11 Michtav M’Eliyahu (vol 3, page 353). In that letter, Rabbi Dessler mentions a number of sources for this idea.
12 TB Shabbos 55b
13 This quotation (that of R’ Yehoshua) and the subsequent one (R’ Elazar) are from TB Zevachim 116a
14 Essay of Rabbi Avraham ben HaRambam “החלק הרביעי.” It must be noted out that Rabbi Moshe Chaim Luzzato in his essay on aggados disagrees and maintains that each and every textual interpretation of the sages was based on a firm tradition. For a full and informative discussion of this issue, see Rabbi Joseph Elias’ note (#3) to the Eighteenth Letter of the Feldheim translation of “The Nineteen Letters” of Rabbi S.R. Hirsch (2nd edition, pp 281-3).
15 Is R’ Dessler (mentioned above) on the same page with R’ Avraham ben HaRambam? I would suspect he is not. R’ Dessler might hold that, even though there is no debate in aggada, all of the various lessons (or perspectives) represent full traditions from Sinai (each one transmitted to us by a different sage).
On the other hand, R’ Avraham, who holds that Talmudic interpretations of Tanach are not necessarily based on tradition, might easily allow for actual conflicting interpretations (as the various sages aren’t working from a single source).
16 TB Shabbos 89a; 89b
17 Deut. 1; 6
18 Rabbi E.E. Dessler, in Michtav M’Eliyahu, Vol IV page 354, suggests the possibility that, since an aggadic statement is essentially useless to us if we can’t apply it to our spiritual lives, then only those we actually understand are personally relevant. The others, while certainly true, must be “ignored” until we grow sharp enough to make sense of them. This, then, might be what the Radak and others had in mind with such statements (i.e., “It’s distant…” really means “I don’t yet understand this so let’s suggest a different approach…”).

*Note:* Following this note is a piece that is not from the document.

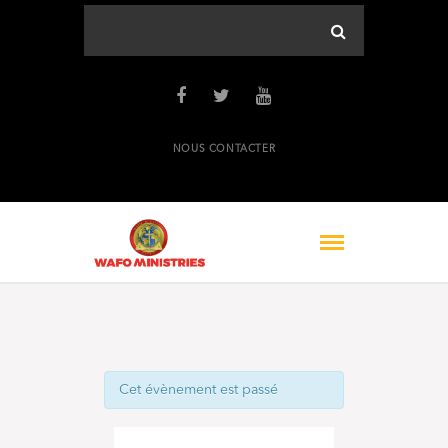
NOUS CONTACTER
Cet évènement est passé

19 The man often considered the originator of this idea is the 19th Century author of “History of the Jews” and professor at the Judisch-Theologische Seminar in Breslau, Dr. H. Graetz. Graetz is also known for having developed many of the academic underpinnings of the Conservative movement.
20 Collected Writings, Volume V, pp 7 – 8
21 The trick, I suppose, is to acquire R’ Hirsch’s incredible mastery of the literature! In case you haven’t yet done that, I would recommend reading the first chapters of Collected Writings, Volume V. And remember: R’ Hirsch was able to write these essays in weeks and sometimes days without the aid of computers, searchable databases or even the enormous, cross-referenced libraries that we’re all used to today.